El banco del olivo

Quico Espino

Ellos no lo dicen porque no pueden hablar pero el olivo musita historias, si el viento mueve sus ramas, y el banco resuena y cruje y le cuenta al árbol algunas vicisitudes de la gente que sienta sus posaderas sobre él, que no ha sido poca. Cuando sopla el alisio, el olivo las difunde por el aire, sobre todo si está florecido.  
 
Si hablara, el olivo diría que le gusta mucho que los niños jueguen bajo su sombra y la jubilosa algarabía de sus voces y risas, que acallan el sonido de sus ramas al viento. Le cautiva que, cuando juegan al escondite, se encaramen por su tronco y repten por sus ramas como culebras para esconderse. 
 
El banco diría que si el olivo está en flor y los niños van vestidos de blanco, es casi imposible descubrirlos.
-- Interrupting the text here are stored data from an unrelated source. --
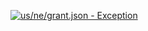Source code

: [![us/ne/grant.json - Exception](https://img.shields.io/badge/us/ne/grant.json-Exception-red)](https://github.com/openaddresses/openaddresses/tree/master/sources/us/ne/grant.json)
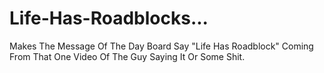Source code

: # Life-Has-Roadblocks...
Makes The Message Of The Day Board Say "Life Has Roadblock" Coming From That One Video Of The Guy Saying It Or Some Shit. 
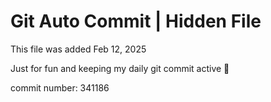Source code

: # Git Auto Commit | Hidden File

This file was added Feb 12, 2025

Just for fun and keeping my daily git commit active 🤪

commit number: 341186
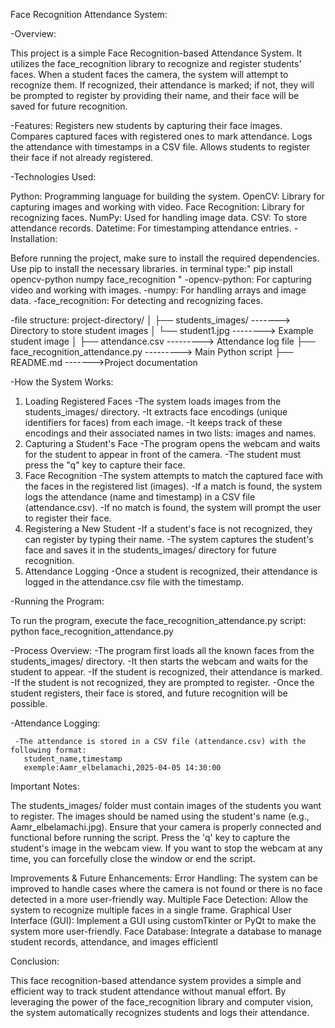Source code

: Face Recognition Attendance System:



-Overview:

  This project is a simple Face Recognition-based Attendance System. It utilizes the face_recognition library to recognize and register students' faces. When a student faces the camera, the system 
  will attempt to recognize them. If recognized, their attendance is marked; if not, they will be prompted to register by providing their name, and their face will be saved for future recognition.

-Features:
  Registers new students by capturing their face images.
  Compares captured faces with registered ones to mark attendance.
  Logs the attendance with timestamps in a CSV file.
  Allows students to register their face if not already registered.

-Technologies Used:

  Python: Programming language for building the system.
  OpenCV: Library for capturing images and working with video.
  Face Recognition: Library for recognizing faces.
  NumPy: Used for handling image data.
  CSV: To store attendance records.
  Datetime: For timestamping attendance entries.
-Installation:

   Before running the project, make sure to install the required dependencies. Use pip to install the necessary libraries.
     in terminal type:" pip install opencv-python numpy face_recognition "
      -opencv-python: For capturing video and working with images.
      -numpy: For handling arrays and image data.
      -face_recognition: For detecting and recognizing faces.

-file structure:
project-directory/
│
├── students_images/  -------> Directory to store student images
│   └── student1.jpg  --------> Example student image
│
├── attendance.csv    ---------> Attendance log file
├── face_recognition_attendance.py  ---------> Main Python script
├── README.md         ------->Project documentation

-How the System Works:

   1. Loading Registered Faces
      -The system loads images from the students_images/ directory.
      -It extracts face encodings (unique identifiers for faces) from each image.
      -It keeps track of these encodings and their associated names in two lists: images and names.
  2. Capturing a Student's Face
     -The program opens the webcam and waits for the student to appear in front of the camera.
     -The student must press the "q" key to capture their face.
  3. Face Recognition
     -The system attempts to match the captured face with the faces in the registered list (images).
     -If a match is found, the system logs the attendance (name and timestamp) in a CSV file (attendance.csv).
     -If no match is found, the system will prompt the user to register their face.
 4. Registering a New Student
     -If a student's face is not recognized, they can register by typing their name.
     -The system captures the student's face and saves it in the students_images/ directory for future recognition.
 5. Attendance Logging
     -Once a student is recognized, their attendance is logged in the attendance.csv file with the timestamp.

-Running  the Program:

   To run the program, execute the face_recognition_attendance.py script: python face_recognition_attendance.py
   
   -Process Overview:
    -The program first loads all the known faces from the students_images/ directory.
    -It then starts the webcam and waits for the student to appear.
    -If the student is recognized, their attendance is marked.
    -If the student is not recognized, they are prompted to register.
    -Once the student registers, their face is stored, and future recognition will be possible.

-Attendance Logging:

     -The attendance is stored in a CSV file (attendance.csv) with the following format:
       student_name,timestamp
       exemple:Aamr_elbelamachi,2025-04-05 14:30:00

Important Notes:

  The students_images/ folder must contain images of the students you want to register. The images should be named using the student's name (e.g., Aamr_elbelamachi.jpg).
  Ensure that your camera is properly connected and functional before running the script.
  Press the 'q' key to capture the student's image in the webcam view.
  If you want to stop the webcam at any time, you can forcefully close the window or end the script.

Improvements & Future Enhancements:
     Error Handling: The system can be improved to handle cases where the camera is not found or there is no face detected in a more user-friendly way.
     Multiple Face Detection: Allow the system to recognize multiple faces in a single frame.
     Graphical User Interface (GUI): Implement a GUI using customTkinter or PyQt to make the system more user-friendly.
     Face Database: Integrate a database to manage student records, attendance, and images efficientl


Conclusion:

This face recognition-based attendance system provides a simple and efficient way to track student attendance without manual effort. By leveraging the power of the face_recognition library and computer vision, the system automatically recognizes students and logs their attendance.





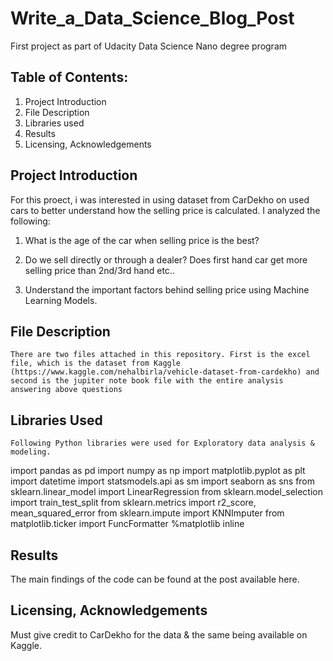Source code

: # Write_a_Data_Science_Blog_Post
First project as part of Udacity Data Science Nano degree program

## **Table of Contents:**
1. Project Introduction
2. File Description
3. Libraries used
4. Results
5. Licensing, Acknowledgements

## **Project Introduction**<br/>
  For this proect, i was interested in using dataset from CarDekho on used cars to better understand how the selling price is calculated.
I analyzed the following:
  1. What is the age of the car when selling price is the best?
  
  2. Do we sell directly or through a dealer? Does first hand car get more selling price than 2nd/3rd hand etc..
  
  3. Understand the important factors behind selling price using Machine Learning Models.
  
## **File Description**<br/>
    There are two files attached in this repository. First is the excel file, which is the dataset from Kaggle (https://www.kaggle.com/nehalbirla/vehicle-dataset-from-cardekho) and second is the jupiter note book file with the entire analysis answering above questions

## **Libraries Used**<br/>
    Following Python libraries were used for Exploratory data analysis & modeling.
import pandas as pd 
import numpy as np 
import matplotlib.pyplot as plt 
import datetime
import statsmodels.api as sm
import seaborn as sns
from sklearn.linear_model import LinearRegression
from sklearn.model_selection import train_test_split
from sklearn.metrics import r2_score, mean_squared_error
from sklearn.impute import KNNImputer
from matplotlib.ticker import FuncFormatter
%matplotlib inline

## **Results**<br/>
  The main findings of the code can be found at the post available here.
 
## **Licensing, Acknowledgements**<br/>
  Must give credit to CarDekho for the data & the same being available on Kaggle.
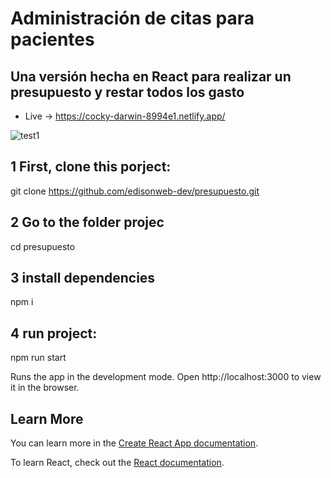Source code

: # Administración de citas para pacientes

## Una versión hecha en React para realizar un presupuesto y restar todos los gasto

- Live -> https://cocky-darwin-8994e1.netlify.app/

![test1](https://repository-images.githubusercontent.com/310905738/e4234d00-4460-11eb-8023-b02f62a9f3a1)


## 1 First, clone this porject:

 git clone https://github.com/edisonweb-dev/presupuesto.git
 
## 2 Go to the folder projec

 cd presupuesto

## 3 install dependencies

 npm i

## 4 run project:

 npm run start

 Runs the app in the development mode.
 Open http://localhost:3000 to view it in the browser.
 
 ## Learn More

You can learn more in the [Create React App documentation](https://facebook.github.io/create-react-app/docs/getting-started).

To learn React, check out the [React documentation](https://reactjs.org/).


 
 

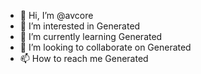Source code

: - 👋 Hi, I’m @avcore
- 👀 I’m interested in Generated
- 🌱 I’m currently learning Generated
- 💞️ I’m looking to collaborate on Generated
- 📫 How to reach me Generated

<!---
avcore/avcore is a ✨ special ✨ repository because its `README.md` (this file) appears on your GitHub profile.
You can click the Preview link to take a look at your changes.
--->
La caída de una aceituna, o varias, revela en ocasiones el escondite de quienes han subido al olivo, y entonces pasan a jugar a otra cosa, a calambre o al burro, y se agarran al banco para agacharse.
 
En primavera, con los alisios, o sacudiendo un poco las ramas del olivo, se produce una mágica lluvia de flores blancas que es nieve a los ojos de los niños.
 
No así, dirían tanto el árbol como el asiento, a los ojos de una joven, que, sentada en el banco, los tiene cerrados. Se los tapa además con las manos para que nadie vea que está llorando. 
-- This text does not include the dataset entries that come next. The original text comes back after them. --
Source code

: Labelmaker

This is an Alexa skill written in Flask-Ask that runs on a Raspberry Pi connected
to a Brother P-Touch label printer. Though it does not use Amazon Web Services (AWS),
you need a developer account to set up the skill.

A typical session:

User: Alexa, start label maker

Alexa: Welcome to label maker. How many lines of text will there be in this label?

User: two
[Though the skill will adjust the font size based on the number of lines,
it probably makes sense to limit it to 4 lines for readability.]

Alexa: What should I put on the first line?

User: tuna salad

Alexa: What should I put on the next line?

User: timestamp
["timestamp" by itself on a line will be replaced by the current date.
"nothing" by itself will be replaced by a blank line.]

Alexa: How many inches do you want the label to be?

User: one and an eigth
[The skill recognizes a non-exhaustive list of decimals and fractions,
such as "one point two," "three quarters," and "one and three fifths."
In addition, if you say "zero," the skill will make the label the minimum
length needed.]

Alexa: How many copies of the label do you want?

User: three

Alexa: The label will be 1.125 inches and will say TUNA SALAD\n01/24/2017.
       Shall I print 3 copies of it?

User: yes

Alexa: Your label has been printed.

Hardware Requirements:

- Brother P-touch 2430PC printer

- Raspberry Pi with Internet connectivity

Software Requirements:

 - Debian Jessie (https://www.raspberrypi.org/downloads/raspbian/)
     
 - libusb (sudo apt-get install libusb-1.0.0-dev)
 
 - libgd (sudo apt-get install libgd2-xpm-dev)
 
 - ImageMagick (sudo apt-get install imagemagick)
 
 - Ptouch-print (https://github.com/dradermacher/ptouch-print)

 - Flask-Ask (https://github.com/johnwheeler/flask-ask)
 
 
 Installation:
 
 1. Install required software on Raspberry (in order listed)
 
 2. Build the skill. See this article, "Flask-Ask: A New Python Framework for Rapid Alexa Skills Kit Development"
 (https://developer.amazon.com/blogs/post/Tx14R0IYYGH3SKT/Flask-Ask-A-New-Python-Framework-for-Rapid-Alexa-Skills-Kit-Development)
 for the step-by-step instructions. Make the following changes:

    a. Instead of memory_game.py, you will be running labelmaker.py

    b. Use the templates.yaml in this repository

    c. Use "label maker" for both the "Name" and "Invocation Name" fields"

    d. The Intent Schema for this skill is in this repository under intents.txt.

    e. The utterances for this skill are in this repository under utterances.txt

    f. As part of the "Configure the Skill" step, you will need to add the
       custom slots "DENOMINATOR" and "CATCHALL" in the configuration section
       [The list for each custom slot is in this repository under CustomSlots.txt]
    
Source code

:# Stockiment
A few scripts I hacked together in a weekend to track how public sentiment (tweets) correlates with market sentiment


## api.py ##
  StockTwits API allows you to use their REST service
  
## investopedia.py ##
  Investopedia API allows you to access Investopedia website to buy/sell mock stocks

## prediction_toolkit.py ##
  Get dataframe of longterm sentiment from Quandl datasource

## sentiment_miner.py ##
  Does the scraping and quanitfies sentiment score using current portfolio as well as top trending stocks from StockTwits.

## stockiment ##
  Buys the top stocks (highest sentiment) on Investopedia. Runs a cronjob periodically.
Sería el olivo quien empezara a contar esta historia, incitado por el viento. Añadiría que el llanto de la mujer era de alegría y que se convirtió en risa al rememorar lo que había pasado: un antiguo novio, que la había dejado por otra, vino al cabo de un año a pedirle relaciones otra vez, a poco de tener ella un pretendiente que ya le había entrado por el ojo.
 
Cuando quise, no quisiste,
mis penas fueron tus glorias.
Ahora que quieres, no quiero,
otro tengo en la memoria.
 
Esa fue la respuesta que ella le dio, aunque el banco dejaría claro, recibiendo con júbilo las flores que caían del árbol, que aquella había sido la réplica de la joven de  manera oral, pero que, de  pensamiento, fue más dura, al estilo de Paquita la del  Barrio en sus boleros rancheros y despechados:
 
Cállate, vete callando,
jocico de triquitraque,
escoba de mi cocina,
bacinilla de mi catre. 
 
Muchísimas historias podrían contar el olivo y el banco, todas sobre la gente de  San Isidro, en cuya plaza los ubicaron. Presume el primero de que a todo el mundo le gusta la sombra que él da y le place que lo quieran tanto. Siempre procura  agradar, y más de una  vez, en verano, con un sol de justicia, ha conseguido alargar el contorno de su sombra para paliar el calor sofocante. 
 
El banco, por su  parte, hace alarde de que los habitantes del barrio, sobre todo las  parejas recién formadas, lo prefieren como asiento, y allí, casi a hurtadillas, se  producen los primeros arrumacos y se dan los primeros besos. Le agrada igualmente que se sienten en él los hombres y mujeres mayores para contarse sus batallas, sus
penas y sus alegrías. Y algún que otro chisme.
 
Le encanta al olivo hacer cumplidos a las aves que se posan en  él y también le gusta  cumplimentar al banco. Cada año, cuando lo retocan, le echa un piropo. Hace poco le aseguró que estaba  muy guapo pintado de marrón oscuro, un color que le sienta  muy bien. 
 
Y tanto el uno como el otro se quedan encantados cuando escuchan a la gente decir:  “vamos a sentarnos en el banco del olivo”.